The dispute Dolev is filming has run since 2021, when Patriarch Nourhan Manougian signed what residents later learned was a far larger lease than first announced. Israeli land surveyors uncovered the lease’s true scope in 2023, touching off protests and, eventually, bulldozers on the site.

The priest who signed on the patriarch’s behalf, Baret Yeretsian, was defrocked and has since resettled near Los Angeles.

One Parking Lot, Two Communities, $300,000 a Year

The Armenian Quarter is home to roughly 2,000 people, the remnant of a community that traces its presence in Jerusalem back 1,600 years, the oldest Armenian diaspora in the world. The Cows’ Garden lease hands a private company more than 25% of the quarter’s land for a hotel project managed by the Dubai-based chain One&Only.

Detail Figure
Land under lease Over 11,500 square meters, about a quarter of the Armenian Quarter
Lease term 98 years, split into two 49-year phases
Annual rent to the Patriarchate $300,000
Planned hotel Managed by One&Only, 69 to 75 suites
Legal status Two lawsuits pending after the Patriarchate moved to cancel the deal

“We are at a very dangerous crossroads,” Serop Sahagian, a member of the Armenian Quarter community, told The Media Line after the deal became public. Community members have since filed two lawsuits against the developer, Xana Gardens, arguing the lease broke the Patriarchate’s own rules on how long church land can be leased.

The architecture firm originally hired for the hotel, Safdie Architects, later said it had suspended its work in response to the community’s opposition. Some activists have also linked the developer to Ateret Cohanim, a Jewish land-reclamation group active elsewhere in the Old City, though the group has denied any connection to this deal.

The stakes are demographic as much as legal. The Armenian Quarter has lost 90% of its pre-1948 population, according to a lawyer who worked on a fact-finding report into the deal. The Old City’s walls, which include the Armenian Quarter, have sat on Unesco’s list of World Heritage sites in danger since 1982.

Graffiti and Rail Lines Now Frame a Calder Sculpture

Back on Mount Herzl, the Vacuum Service performance made a similar point without a word of dialogue. The Alexander Calder sculpture the group swept clean has stood since 1977, installed to contrast with the forested hills across the valley. Mount Herzl is also home to Israel’s national cemetery and the Yad Vashem Holocaust memorial, making the hill one of the country’s most solemn addresses.

The sculpture now sits inside a busy intersection, hemmed in by traffic and running parallel to the light rail’s Red Line. The Red Line carries around 180,000 daily rides, more than the entirety of Israel Railways, the national rail operator, according to Jerusalem Deputy Mayor Adir Schwarz. Two more lines, the Green and the Blue, are under construction or in planning across the city.

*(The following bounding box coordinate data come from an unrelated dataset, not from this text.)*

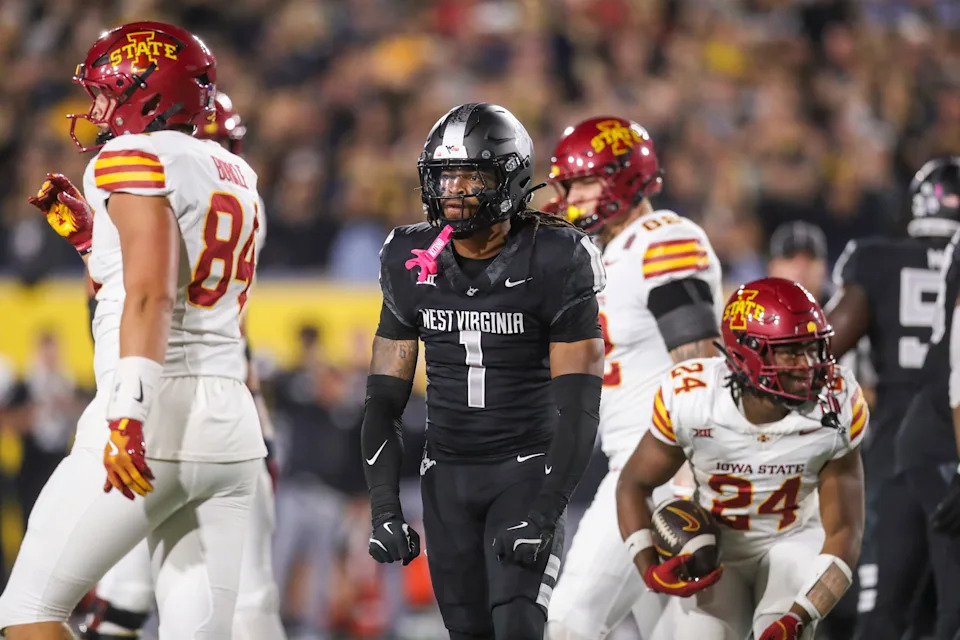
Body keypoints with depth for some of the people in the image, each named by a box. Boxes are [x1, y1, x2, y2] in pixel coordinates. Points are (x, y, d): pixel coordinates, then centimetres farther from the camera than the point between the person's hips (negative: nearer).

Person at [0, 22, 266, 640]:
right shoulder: (232, 173, 18)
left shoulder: (138, 160, -6)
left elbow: (152, 296, -19)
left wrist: (129, 413, -28)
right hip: (233, 428, 8)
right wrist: (90, 234, 26)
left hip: (158, 421, -8)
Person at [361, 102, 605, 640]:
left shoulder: (552, 266, -14)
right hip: (448, 474, 4)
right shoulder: (414, 266, -1)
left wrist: (544, 514, -23)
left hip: (527, 470, -4)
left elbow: (579, 407, -15)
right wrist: (384, 508, -4)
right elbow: (385, 398, 5)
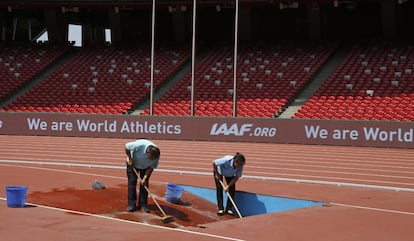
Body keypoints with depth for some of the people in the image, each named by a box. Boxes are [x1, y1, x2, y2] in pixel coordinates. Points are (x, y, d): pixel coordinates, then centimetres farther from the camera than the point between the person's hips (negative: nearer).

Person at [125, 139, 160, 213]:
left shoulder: (156, 155, -30)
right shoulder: (139, 145, -41)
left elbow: (151, 167, -17)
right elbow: (126, 146, -24)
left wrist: (145, 178, -24)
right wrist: (129, 159, -19)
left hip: (145, 166, 2)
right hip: (133, 163, -2)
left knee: (144, 184, -4)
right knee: (132, 182, -6)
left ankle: (143, 205, 4)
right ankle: (131, 205, -1)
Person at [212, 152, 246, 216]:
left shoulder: (240, 166, -32)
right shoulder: (226, 160, -44)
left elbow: (236, 177, -21)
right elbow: (214, 162, -31)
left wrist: (228, 186, -28)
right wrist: (216, 174, -20)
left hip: (230, 174, 3)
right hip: (219, 171, -3)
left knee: (232, 189, -8)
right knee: (219, 188, -10)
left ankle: (229, 208, 2)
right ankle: (220, 208, -2)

Manofim staged the cleaning performance at that exact intersection on opening night.

Rooftop Concerts Close a Five-Day Run

Music takes over the Art Cube rooftop for the festival’s final stretch. Indie musician Gedy Ronen performs with the band Devek on Thursday, July 16. The Jimmy Prasad Orchestra, featuring musicians Jimmy Prasad, Avishai Cohen (the trumpeter, not the better-known jazz bassist of the same name) and Rejoycer, closes out the weekend with what organizers describe as a deep dive into sound.

Friday and Saturday round out the schedule with studio tours and artist talks, listed on the festival’s own site. By the time the rooftop crowd thins out this weekend, the view will still run from the YMCA’s bell tower on King David Street to the forested hills beyond Mount Herzl, the same tree line the Calder sculpture has faced since 1977, graffiti and all.